If you haven’t already noticed, we like our money. Odds are, you do too. And if you don’t, shoot me an email and I’ll be happy to give you a mailing address so that we can find your unliked money a new home.
I’ve done a lot of interesting things to earn money (posts forthcoming), and I’m willing to consider almost anything. But like Meatloaf sang, with minor tweaking, “I would do anything for [money], but I won’t do that.”
So without further ado, here’s a list of things you couldn’t pay us between $100 and $1,000,000 to do:
$100 — Eat a habanero pepper — There is nothing worse to me than overly spicy food. A habanero pepper is taking it to the extreme, but it’d take at least $100 for me to eat anything that’s got a kick to it. Thankfully I don’t have any Mexican heritage that I’m shaming by making this statement.

********

**Required work:**
**a)** Can you reproduce the stretch of the blog post about money from "If you haven’t" through "making this statement."?
**b)** Could you resume the blog post about money, picking up right after its last sentence?
These records come from a separate source.

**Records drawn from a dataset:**
********

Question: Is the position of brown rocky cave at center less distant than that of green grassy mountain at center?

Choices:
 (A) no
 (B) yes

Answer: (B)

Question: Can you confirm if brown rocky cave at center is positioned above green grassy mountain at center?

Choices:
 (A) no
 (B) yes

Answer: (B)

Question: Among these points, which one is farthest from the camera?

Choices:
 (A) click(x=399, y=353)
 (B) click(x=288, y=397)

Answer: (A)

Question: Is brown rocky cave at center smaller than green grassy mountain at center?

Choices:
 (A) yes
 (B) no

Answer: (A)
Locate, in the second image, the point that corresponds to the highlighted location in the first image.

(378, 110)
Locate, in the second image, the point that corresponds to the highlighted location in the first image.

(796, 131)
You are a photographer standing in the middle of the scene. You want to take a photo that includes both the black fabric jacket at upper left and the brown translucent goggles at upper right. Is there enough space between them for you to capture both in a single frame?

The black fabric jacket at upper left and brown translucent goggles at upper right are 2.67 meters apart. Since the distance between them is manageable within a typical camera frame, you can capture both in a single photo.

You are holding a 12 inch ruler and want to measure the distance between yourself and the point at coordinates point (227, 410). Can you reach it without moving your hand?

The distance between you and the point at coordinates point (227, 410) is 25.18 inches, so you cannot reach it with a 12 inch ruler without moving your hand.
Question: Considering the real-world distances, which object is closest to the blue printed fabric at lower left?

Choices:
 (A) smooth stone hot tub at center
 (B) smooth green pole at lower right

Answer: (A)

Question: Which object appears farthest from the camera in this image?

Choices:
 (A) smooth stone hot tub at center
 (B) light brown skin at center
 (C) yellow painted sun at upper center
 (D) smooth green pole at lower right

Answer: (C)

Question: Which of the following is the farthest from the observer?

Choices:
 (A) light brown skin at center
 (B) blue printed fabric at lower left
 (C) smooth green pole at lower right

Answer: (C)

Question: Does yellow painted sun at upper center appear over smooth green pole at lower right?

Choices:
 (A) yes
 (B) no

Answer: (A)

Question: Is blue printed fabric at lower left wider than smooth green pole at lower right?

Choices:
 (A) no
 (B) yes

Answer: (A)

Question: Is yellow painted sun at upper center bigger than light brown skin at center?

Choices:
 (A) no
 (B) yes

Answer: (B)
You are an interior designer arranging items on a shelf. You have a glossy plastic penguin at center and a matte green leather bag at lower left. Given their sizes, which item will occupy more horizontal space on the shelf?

********

**Outputs by task:**
**a)**
If you haven’t already noticed, we like our money. Odds are, you do too. And if you don’t, shoot me an email and I’ll be happy to give you a mailing address so that we can find your unliked money a new home.
I’ve done a lot of interesting things to earn money (posts forthcoming), and I’m willing to consider almost anything. But like Meatloaf sang, with minor tweaking, “I would do anything for [money], but I won’t do that.”
So without further ado, here’s a list of things you couldn’t pay us between $100 and $1,000,000 to do:
$100 — Eat a habanero pepper — There is nothing worse to me than overly spicy food. A habanero pepper is taking it to the extreme, but it’d take at least $100 for me to eat anything that’s got a kick to it. Thankfully I don’t have any Mexican heritage that I’m shaming by making this statement.

**b)**
$1,000 — Read Fifty Shades of Grey — Put simply, I don’t understand the appeal of this book. And I’m kind of disturbed by its popularity. Call me juvenile, but I’ll stick to my YA fiction, folks!
$10,000 — Shoot an animal — I’m a red meat girl, and I’m glad we’ve got people in our world who love hunting. But I just can’t do it. Let’s hope we never have to go back to hunter-gatherer living conditions because all I’d have are nuts and berries.
$100,000 — Test out roller coasters — Fun fact: I’m extremely prone to motion sickness. Theme parks are off limits for me. I take medication on flights and boats, but no amount of meds can help me on roller coasters. Poor Johnny has unfortunately been witness to my throwing up on many occasions during our marriage. No need to expound further!
$1,000,000 — Be separated from Johnny for a year — Maybe it sounds silly, but I can’t even imagine being away from Johnny for more than a week. I am amazed by couples who can maintain long-distance relationships, especially military couples. The first time Johnny and I were apart for even a few days, I cried like a baby all the way to and from the airport.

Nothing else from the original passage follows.